In this technologically challenging scenario, organizations have to rapidly customize themselves to be more responsive towards changing customer needs. We are well versed in delivering these solutions using open source technologies like R, Scilab, Octave, Python and Java. Predictive Research is well positioned to be a partner with Clients in Big-Data Analytics, co-Innovator to businesses who have realized the importance of data, and co-Creator of products in their transformation journey.
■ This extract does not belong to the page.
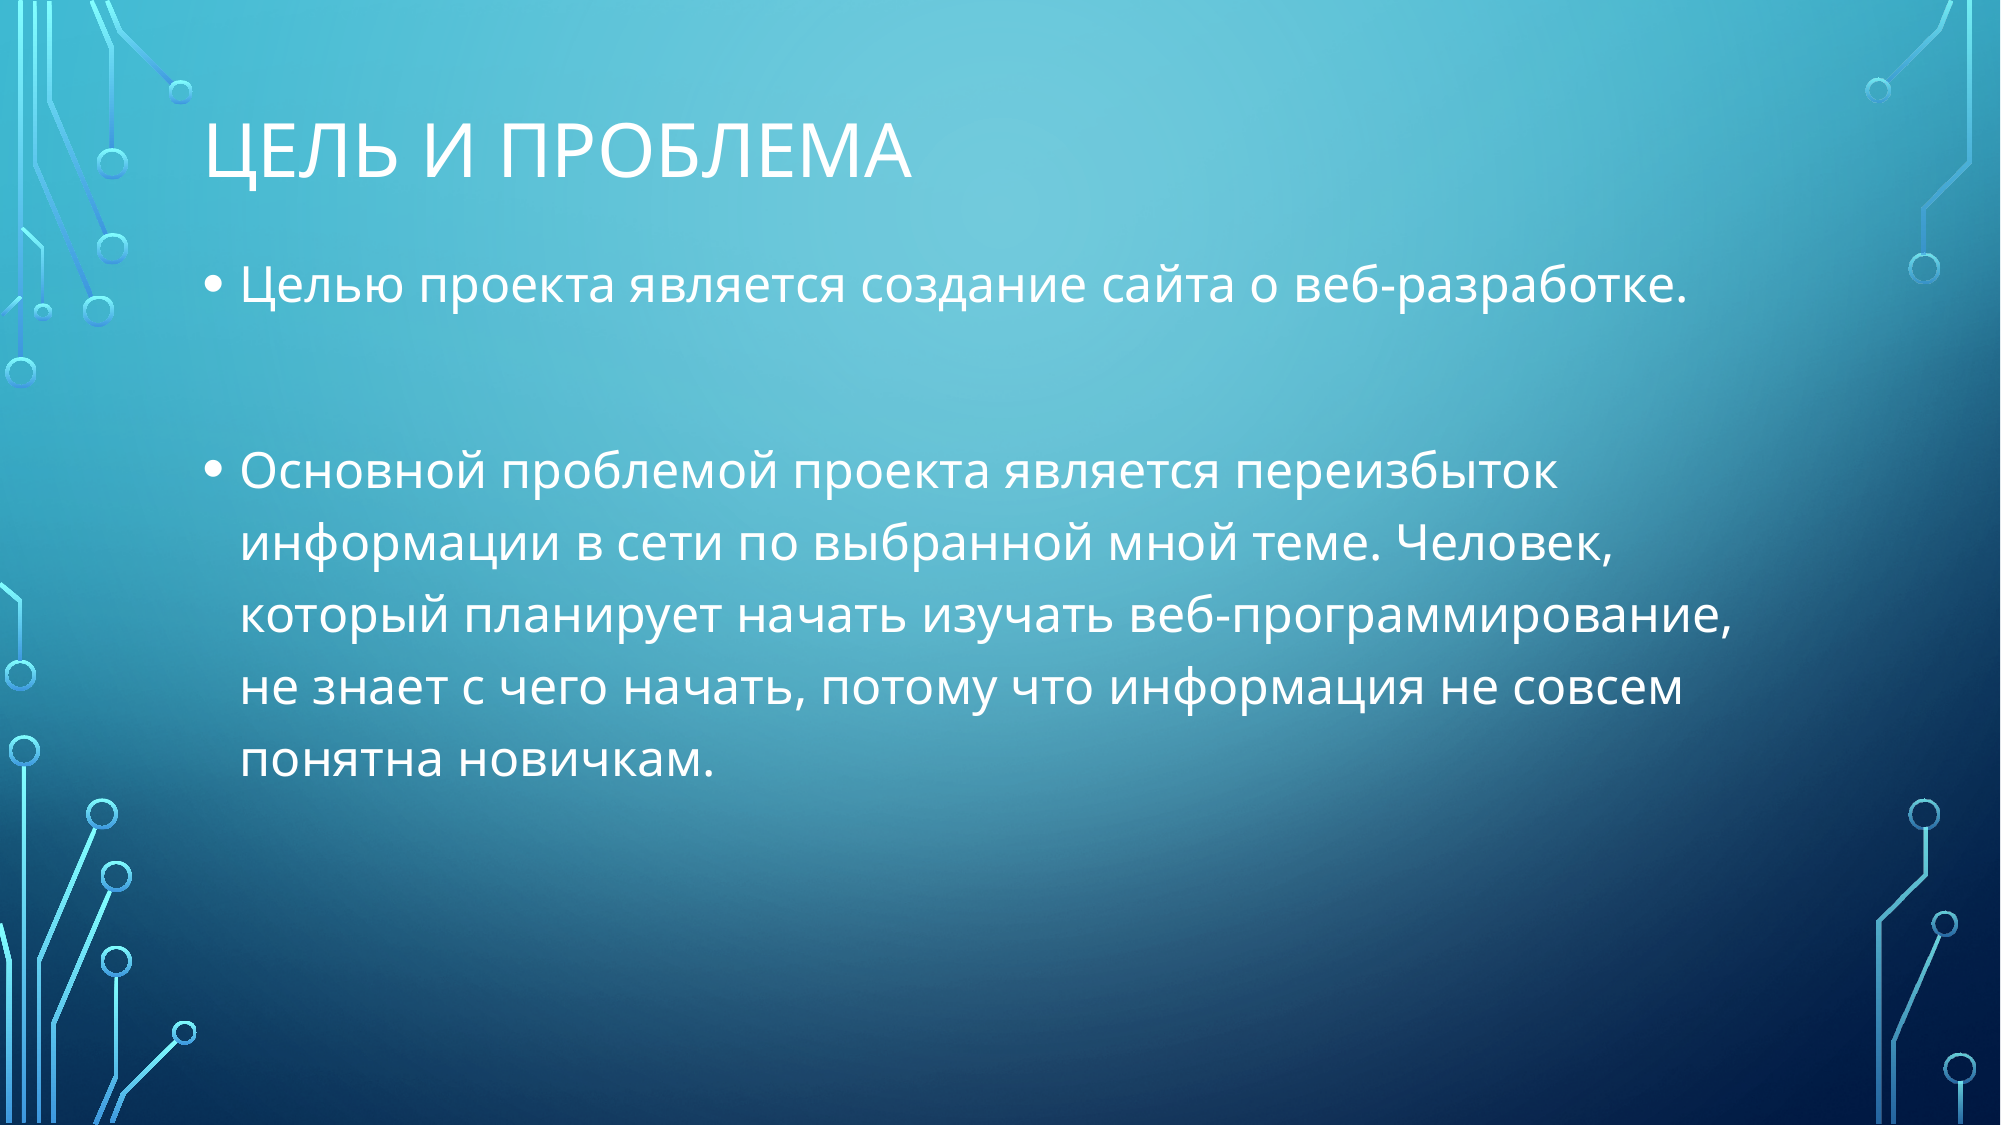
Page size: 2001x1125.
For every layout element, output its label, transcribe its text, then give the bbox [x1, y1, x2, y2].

list Целью проекта является создание сайта о веб-разработке. Основной проблемой проекта является переизбыток информации в сети по выбранной мной теме. Человек, который планирует начать изучать веб-программирование, не знает с чего начать, потому что информация не совсем понятна новичкам. [187, 233, 1813, 950]
title Цель и проблема [187, 101, 1813, 205]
Predictive analytics is business intelligence technology that produces a predictive score for each customer or other organizational element. Assigning these predictive scores is the job of a predictive model which has, in turn, been trained over your data, learning from the experience of your organization.
Predictive analytics optimizes marketing campaigns and website behavior to increase customer responses, conversions and clicks, and to decrease churn. Each customer's predictive score informs actions to be taken with that customer — business intelligence just doesn't get more actionable than that.
A predictive model is simply an equation used to predict something.
Predictive modeling is a process used in predictive analytics to create a statistical model of future behavior. Predictive analytics is the area of data mining concerned with forecasting probabilities and trends.
A predictive model is made up of a number of predictors, which are variable factors that are likely to influence future behavior or results.
Why Predictive Modeling?
Nearly every business in competitive markets will eventually need to do predictive modeling to remain ahead of the curve.
- Predict prospects likely to buy
- Automatically predict risk and pricing at an individual-level
- Use unstructured text sources to predict market performance
- The chance a prospect will respond to an Ad
- When a customer is likely to churn
Statistical approach to forecasting change in a dependent variable (sales revenue, for example) on the basis of change in one or more independent variables (population and income, for example). It is widely used for forecasting and prediction.
In finance, linear regression is used for quantifying and analyzing the investment risk.
We Know How
The Predictive Models help our clients assess the implications for market growth several quarters into the future based on a formal quantification of the relationship between the various indicator series and market growth.
Separate analyses are conducted for the product and service sub-markets of focus, in each of the countries of interest, using the various indicators most closely associated with each of them.